(Sorry about that headline; I couldn't resist.)
When the medical people say you are now eligible for hospice and for medical aid in dying (MAID), you know the end of your time on Earth is nigh.
Not that I haven't known of that outcome for these past three years, but when those two services are on offer, any wishful thinking one might have indulged in is wiped away.
A large majority of pancreatic cancer patients – nearly 90 percent - die within a year of diagnosis. With the help of my excellent doctors and nurses, the universe granted me two additional years of golden time most of which, if you don't count chemotherapy side effects, was not too much different from life before cancer.
It got to be almost funny sometimes when whatever new health issue turned up, I couldn't figure out if it was cancer, COPD or old age.
So I have no complaints about the place in life where I have now landed. Except this: what I said above about having known the eventual outcome of my disease from the beginning and the implied acceptance in that statement? Maybe not so much.
I suspect I've been fooling myself or, if I had made peace with my death as I thought I had (with a hefty dose of help from psilocybin), it slipped away while I was enjoying those extra years.

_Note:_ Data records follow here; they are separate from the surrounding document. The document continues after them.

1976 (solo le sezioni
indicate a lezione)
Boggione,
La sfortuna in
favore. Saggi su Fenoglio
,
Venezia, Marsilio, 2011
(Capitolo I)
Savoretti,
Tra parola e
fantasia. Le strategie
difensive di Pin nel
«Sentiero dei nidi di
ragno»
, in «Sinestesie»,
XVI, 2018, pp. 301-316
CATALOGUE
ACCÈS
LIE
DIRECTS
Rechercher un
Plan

My first clue to that was a bit more than two months ago when a variety of body aches began popping up regularly. It was not long before they became a daily routine. Certainly it occurred to me then that the cancer was on the move but I shoved the thought aside and took another ibuprofen.
The second clue turned up several weeks ago when the oncologist told me on a telephone visit that my recent CT scan was “not bad.” He said it in an uncharacteristically flat tone that told me it actually was not good news.
As I had done in the past, I could have read the visit summary doctors post to my online account within a day of our meeting but I skipped it this time and tried not to think about what he said. That wasn't wildly successful and the pain continued too.
On Tuesday this week, I spent an hour on a video visit with the man who has been my palliative care provider for more than a year. I like him enormously. He is the one who told me I am now eligible for hospice and MAID, and we discussed how that will work in general as we move forward together.
In future now, we will meet every two weeks instead of monthly. I feel safe with him.
What I do not feel is at peace. As I look back today at the early days of this journey, I am surprised at what now seems like arrogance in thinking something akin to, “I've got this. I can handle my end of days.”
I've spent some of the time since the Tuesday video visit talking with a handful of friends I am totally comfortable with but trying not to lean on them too hard.
Most strongly, what I feel now is sad. So achingly sad at the thought of leaving. To make it even more poignant, this is a most beautiful spring season here. I could be convinced that that is just because I've become a short timer but what difference does the reason make. I'm still sad.
Could I be at the beginning of working my way through Elisabeth Kubler-Ross's five (or is it seven?) stages of grief? Obviously – see above – I've had time with denial. Some unfocused anger has erupted. Just this week, the effin' ants returned to the bathroom. The whole outdoors isn't enough for them?
It could be that I am too pragmatic to bother with the bargaining stage of grief but who knows. I'd like to skip the depression stage too and go straight to acceptance.
I was so certain I had this end of life stuff under control. It's going to be awhile.